WHAT THE TASK REQUIRES:
Retype all of the data exactly as given.

====

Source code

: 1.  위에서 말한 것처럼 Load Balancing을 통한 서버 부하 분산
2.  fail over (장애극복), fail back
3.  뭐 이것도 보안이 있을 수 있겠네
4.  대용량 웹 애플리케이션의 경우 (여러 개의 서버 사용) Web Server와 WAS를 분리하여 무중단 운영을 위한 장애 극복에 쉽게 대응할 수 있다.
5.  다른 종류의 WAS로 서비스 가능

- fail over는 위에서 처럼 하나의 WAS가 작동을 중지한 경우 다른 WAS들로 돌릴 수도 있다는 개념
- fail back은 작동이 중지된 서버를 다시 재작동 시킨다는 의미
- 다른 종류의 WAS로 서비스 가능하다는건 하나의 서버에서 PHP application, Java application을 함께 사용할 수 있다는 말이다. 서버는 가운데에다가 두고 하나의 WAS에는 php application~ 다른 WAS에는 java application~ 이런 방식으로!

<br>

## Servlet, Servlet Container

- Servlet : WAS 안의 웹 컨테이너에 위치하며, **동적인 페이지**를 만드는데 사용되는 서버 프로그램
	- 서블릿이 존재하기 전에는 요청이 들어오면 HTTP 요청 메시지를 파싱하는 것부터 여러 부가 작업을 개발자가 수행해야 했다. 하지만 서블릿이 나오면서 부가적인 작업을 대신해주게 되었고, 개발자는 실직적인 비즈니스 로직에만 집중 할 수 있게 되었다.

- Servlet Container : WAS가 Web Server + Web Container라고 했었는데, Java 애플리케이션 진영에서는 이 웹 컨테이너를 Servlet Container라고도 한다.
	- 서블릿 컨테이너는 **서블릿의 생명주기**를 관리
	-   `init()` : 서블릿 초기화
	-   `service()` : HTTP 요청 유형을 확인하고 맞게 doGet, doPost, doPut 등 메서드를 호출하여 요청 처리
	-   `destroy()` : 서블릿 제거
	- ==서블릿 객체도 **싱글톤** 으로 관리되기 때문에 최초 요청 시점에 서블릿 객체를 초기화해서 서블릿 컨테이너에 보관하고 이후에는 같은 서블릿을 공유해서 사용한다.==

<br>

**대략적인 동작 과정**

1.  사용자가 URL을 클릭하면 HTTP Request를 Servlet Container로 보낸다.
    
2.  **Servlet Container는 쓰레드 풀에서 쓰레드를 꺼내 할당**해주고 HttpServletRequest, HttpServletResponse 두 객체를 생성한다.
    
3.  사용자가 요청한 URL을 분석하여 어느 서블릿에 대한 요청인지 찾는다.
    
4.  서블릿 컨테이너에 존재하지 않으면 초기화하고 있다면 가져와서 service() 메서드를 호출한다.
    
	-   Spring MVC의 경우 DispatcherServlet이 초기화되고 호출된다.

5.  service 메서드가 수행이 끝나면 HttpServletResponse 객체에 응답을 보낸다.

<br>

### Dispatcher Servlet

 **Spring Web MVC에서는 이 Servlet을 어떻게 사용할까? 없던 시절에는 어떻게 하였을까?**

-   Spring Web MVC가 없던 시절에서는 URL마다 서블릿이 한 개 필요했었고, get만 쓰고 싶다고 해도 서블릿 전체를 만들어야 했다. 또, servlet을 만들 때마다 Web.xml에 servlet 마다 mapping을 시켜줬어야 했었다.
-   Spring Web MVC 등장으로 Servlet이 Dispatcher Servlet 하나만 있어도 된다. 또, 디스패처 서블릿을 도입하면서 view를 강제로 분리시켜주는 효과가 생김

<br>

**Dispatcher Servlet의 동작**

====

FINAL ANSWER:
Source code

: 1.  위에서 말한 것처럼 Load Balancing을 통한 서버 부하 분산
2.  fail over (장애극복), fail back
3.  뭐 이것도 보안이 있을 수 있겠네
4.  대용량 웹 애플리케이션의 경우 (여러 개의 서버 사용) Web Server와 WAS를 분리하여 무중단 운영을 위한 장애 극복에 쉽게 대응할 수 있다.
5.  다른 종류의 WAS로 서비스 가능

- fail over는 위에서 처럼 하나의 WAS가 작동을 중지한 경우 다른 WAS들로 돌릴 수도 있다는 개념
- fail back은 작동이 중지된 서버를 다시 재작동 시킨다는 의미
- 다른 종류의 WAS로 서비스 가능하다는건 하나의 서버에서 PHP application, Java application을 함께 사용할 수 있다는 말이다. 서버는 가운데에다가 두고 하나의 WAS에는 php application~ 다른 WAS에는 java application~ 이런 방식으로!

<br>

## Servlet, Servlet Container

- Servlet : WAS 안의 웹 컨테이너에 위치하며, **동적인 페이지**를 만드는데 사용되는 서버 프로그램
	- 서블릿이 존재하기 전에는 요청이 들어오면 HTTP 요청 메시지를 파싱하는 것부터 여러 부가 작업을 개발자가 수행해야 했다. 하지만 서블릿이 나오면서 부가적인 작업을 대신해주게 되었고, 개발자는 실직적인 비즈니스 로직에만 집중 할 수 있게 되었다.

- Servlet Container : WAS가 Web Server + Web Container라고 했었는데, Java 애플리케이션 진영에서는 이 웹 컨테이너를 Servlet Container라고도 한다.
	- 서블릿 컨테이너는 **서블릿의 생명주기**를 관리
	-   `init()` : 서블릿 초기화
	-   `service()` : HTTP 요청 유형을 확인하고 맞게 doGet, doPost, doPut 등 메서드를 호출하여 요청 처리
	-   `destroy()` : 서블릿 제거
	- ==서블릿 객체도 **싱글톤** 으로 관리되기 때문에 최초 요청 시점에 서블릿 객체를 초기화해서 서블릿 컨테이너에 보관하고 이후에는 같은 서블릿을 공유해서 사용한다.==

<br>

**대략적인 동작 과정**

1.  사용자가 URL을 클릭하면 HTTP Request를 Servlet Container로 보낸다.
    
2.  **Servlet Container는 쓰레드 풀에서 쓰레드를 꺼내 할당**해주고 HttpServletRequest, HttpServletResponse 두 객체를 생성한다.
    
3.  사용자가 요청한 URL을 분석하여 어느 서블릿에 대한 요청인지 찾는다.
    
4.  서블릿 컨테이너에 존재하지 않으면 초기화하고 있다면 가져와서 service() 메서드를 호출한다.
    
	-   Spring MVC의 경우 DispatcherServlet이 초기화되고 호출된다.

5.  service 메서드가 수행이 끝나면 HttpServletResponse 객체에 응답을 보낸다.

<br>

### Dispatcher Servlet

 **Spring Web MVC에서는 이 Servlet을 어떻게 사용할까? 없던 시절에는 어떻게 하였을까?**

-   Spring Web MVC가 없던 시절에서는 URL마다 서블릿이 한 개 필요했었고, get만 쓰고 싶다고 해도 서블릿 전체를 만들어야 했다. 또, servlet을 만들 때마다 Web.xml에 servlet 마다 mapping을 시켜줬어야 했었다.
-   Spring Web MVC 등장으로 Servlet이 Dispatcher Servlet 하나만 있어도 된다. 또, 디스패처 서블릿을 도입하면서 view를 강제로 분리시켜주는 효과가 생김

<br>

**Dispatcher Servlet의 동작**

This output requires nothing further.